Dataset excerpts
◇ ◇ ◇ ◇ ◇ ◇ ◇
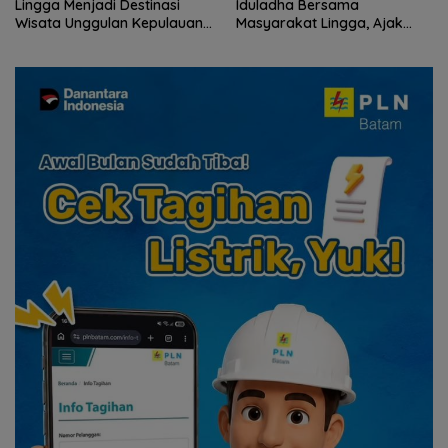
Lingga Menjadi Destinasi
Iduladha Bersama
Wisata Unggulan Kepulauan
Masyarakat Lingga, Ajak
Riau
Perkuat Nilai Pengorbanan
dan Solidaritas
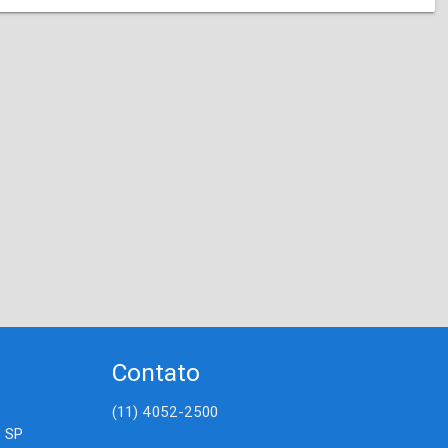
Contato
(11) 4052-2500
- SP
◇ ◇ ◇ ◇ ◇ ◇ ◇
● WORK REQUEST: Collect every line above that contains the word "Lingga", treating case as significant.

● OUTPUT OF THE EXERCISE:
Lingga Menjadi Destinasi
Masyarakat Lingga, Ajak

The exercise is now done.